Another impact player who is returning is Collins, who Lange had high praise for.

“Carter Collins is one of the best midfielders in the country,” Lange said. “He’s gonna draw their best defensemen up at midfield in every game.”

In his junior campaign, Collins tallied 10 goals and five assists on a team-high 43 shots, 18 of them being on goal.

But for Collins, it isn’t about the numbers he puts up. 

I don’t pay much attention to individual statistics because that’s not what is important to me,” Collins said. “What makes me successful and look good on the field is all of my teammates and coaches’ efforts. I wouldn’t be the player I am without all of their hard work and passion for the game.”

Despite the unique offseason, men’s lacrosse were still to make it a productive one, even if there were many miles separating them. Videos were sent to players during the spring and summer, consisting of workouts that could be done in the living room.

Come summer, players were able to go back to their hometown gyms.

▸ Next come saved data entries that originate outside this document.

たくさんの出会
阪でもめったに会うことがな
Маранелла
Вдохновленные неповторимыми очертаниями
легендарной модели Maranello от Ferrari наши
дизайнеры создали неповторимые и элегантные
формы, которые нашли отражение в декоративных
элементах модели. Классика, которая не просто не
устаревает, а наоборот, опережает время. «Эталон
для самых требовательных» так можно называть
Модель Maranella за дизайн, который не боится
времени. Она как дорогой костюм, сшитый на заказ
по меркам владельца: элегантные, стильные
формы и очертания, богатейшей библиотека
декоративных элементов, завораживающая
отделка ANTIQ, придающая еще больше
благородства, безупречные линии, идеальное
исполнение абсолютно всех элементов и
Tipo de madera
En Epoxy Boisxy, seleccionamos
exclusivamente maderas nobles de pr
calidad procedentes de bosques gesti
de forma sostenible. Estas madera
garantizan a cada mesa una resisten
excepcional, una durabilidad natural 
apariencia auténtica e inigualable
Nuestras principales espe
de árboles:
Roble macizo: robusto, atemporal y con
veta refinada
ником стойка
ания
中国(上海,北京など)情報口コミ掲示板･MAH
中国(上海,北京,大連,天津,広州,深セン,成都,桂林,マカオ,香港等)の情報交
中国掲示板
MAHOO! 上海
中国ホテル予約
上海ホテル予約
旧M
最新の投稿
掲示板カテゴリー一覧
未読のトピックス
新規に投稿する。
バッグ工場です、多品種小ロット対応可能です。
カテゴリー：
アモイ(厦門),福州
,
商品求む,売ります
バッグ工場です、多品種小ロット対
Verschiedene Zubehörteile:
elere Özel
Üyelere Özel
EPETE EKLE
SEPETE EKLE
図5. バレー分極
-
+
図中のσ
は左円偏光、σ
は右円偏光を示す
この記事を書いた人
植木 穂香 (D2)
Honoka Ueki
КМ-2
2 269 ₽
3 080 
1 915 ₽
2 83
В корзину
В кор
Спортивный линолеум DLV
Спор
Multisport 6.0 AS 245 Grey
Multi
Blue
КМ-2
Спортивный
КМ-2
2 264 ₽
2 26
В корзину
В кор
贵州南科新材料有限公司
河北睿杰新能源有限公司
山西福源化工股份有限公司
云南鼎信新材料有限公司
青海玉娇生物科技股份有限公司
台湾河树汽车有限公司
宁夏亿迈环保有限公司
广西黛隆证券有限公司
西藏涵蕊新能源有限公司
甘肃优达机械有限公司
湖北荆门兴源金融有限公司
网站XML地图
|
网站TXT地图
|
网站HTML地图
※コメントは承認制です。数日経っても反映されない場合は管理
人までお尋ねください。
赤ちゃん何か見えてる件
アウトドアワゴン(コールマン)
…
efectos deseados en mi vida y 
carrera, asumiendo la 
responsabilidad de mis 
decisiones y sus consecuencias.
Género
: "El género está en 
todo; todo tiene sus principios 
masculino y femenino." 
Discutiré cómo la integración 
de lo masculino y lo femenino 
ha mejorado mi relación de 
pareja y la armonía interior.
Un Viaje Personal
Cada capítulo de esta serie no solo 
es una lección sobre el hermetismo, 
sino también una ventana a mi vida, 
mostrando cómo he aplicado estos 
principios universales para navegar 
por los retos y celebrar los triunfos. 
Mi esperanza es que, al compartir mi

By the time they got back to Lindenwood in the fall, the weight-room was open for the team, just in split numbers. 

In terms of getting back on the field, men’s lacrosse first had to practice in pods with non-contact drills, including shooting exercises. They were then able to get into contact drills while also increasing the pod sizes from 10 to 12, before finally being able to have full-team practices a week before winter break. 

While he understands all of this was a challenge for his team, Lange also knows that Lindenwood isn’t alone.

“It’s been different, but it’s different for everybody,” Lange said. “Most teams in the country are like us or had even less preparation. So that’s what we keep letting the guys know, it’s frustrating for everybody. They’re frustrated, they want to be on the field more but everybody’s dealing with it.”

Lange, entering his eighth season as the team’s head coach, has led the Lions to above .500 finishes in five of the seven years he has been in the role, including their 5-0 season in 2020.

The 2021 schedule consists solely of conference play, as Lindenwood will not play a team outside of the GLVC in the regular season, which runs from Feb. 6 to May 1. The Lions have an even six games at home and six on the road, both starting and finishing at home. 

“The guys are ready,” Lange said. “I think things are right where they need to be right now. We keep telling the guys we don’t need to peak right now, we want to start peaking at the end of March, beginning of April when things start to ramp up before the conference tournament starts.” 

And while the positive outside attention and ranking is nice, Collins is more concerned with the bigger picture.

“Our team is only focused on us, not the rankings, not the media, and not how other teams are doing,” Collins said. “We control our destiny, no one else.”

The GLVC tournament, which will be held in St. Charles at Lindenwood’s Hunter Stadium, consists of a semifinals round on May 7 and the championship game on May 9.